0

I need to process html and I need it to be valid from XHTML perspective. For instance self-closing tags, such as <br> and <hr> in XHTML should be <br /> and <hr /> respectively.

So to take care of this issue, I converted my HTML to text and replace all <br> tags with <br /> and <hr> - with <hr />.
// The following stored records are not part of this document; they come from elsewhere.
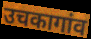
उचकागांव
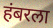
हंबरला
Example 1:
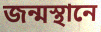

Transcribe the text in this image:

জন্মস্থানে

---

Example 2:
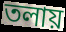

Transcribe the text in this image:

তলায়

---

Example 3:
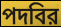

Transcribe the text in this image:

পদবির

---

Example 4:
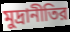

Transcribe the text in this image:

মুদ্রানীতির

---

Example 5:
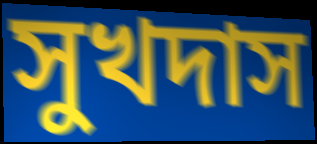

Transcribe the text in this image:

সুখদাস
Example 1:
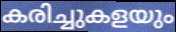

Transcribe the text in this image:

കരിച്ചുകളയും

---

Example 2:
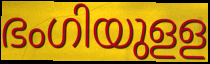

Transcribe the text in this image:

ഭംഗിയുളള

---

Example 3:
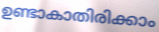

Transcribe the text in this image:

ഉണ്ടാകാതിരിക്കാം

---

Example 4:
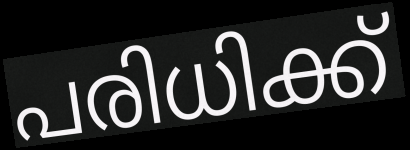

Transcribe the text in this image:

പരിധിക്ക്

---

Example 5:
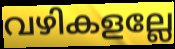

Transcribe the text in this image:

വഴികളല്ലേ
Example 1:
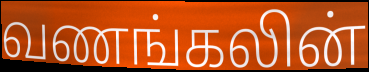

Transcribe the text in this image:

வணங்கலின்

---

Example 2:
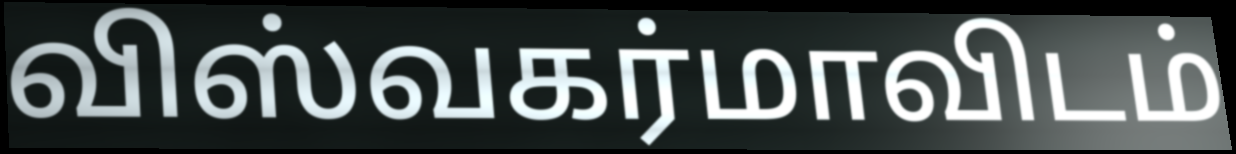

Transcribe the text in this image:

விஸ்வகர்மாவிடம்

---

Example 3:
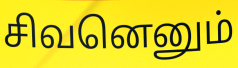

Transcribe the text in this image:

சிவனெனும்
Now the issue is that some <hr> tags have properties. For example:

<hr width="100%" size="3" align="center" style="color: rgb(153,153,153);">

In his case the replacement becomes more complicated as I cannot simply use

str = str.Replace("<hr>","<hr/>")

Is there an easier way then writing a function that searches for every occurrence of "<hr" and then looks for the following ">" and replaces it with "/>"?

Airspeed Velocity
  • 40,491
  • 8
  • 113
  • 118
Coding Duchess
  • 6,445
  • 20
  • 113
  • 209
  • 1
    You'r probably looking for some sort of a [HTML Parser](http://stackoverflow.com/questions/20421316/what-does-html-parsing-mean). – Eminem Apr 06 '15 at 16:27
  • You could go for regular expressions, would make it a lot easier to replace the contents :) – Icepickle Apr 06 '15 at 17:18
  • Icepickle, could you help me with regular expressions? – Coding Duchess Apr 06 '15 at 17:52
  • possible duplicate of [RegEx match open tags except XHTML self-contained tags](http://stackoverflow.com/questions/1732348/regex-match-open-tags-except-xhtml-self-contained-tags) – Mr Lister Apr 07 '15 at 06:41

0 Answers0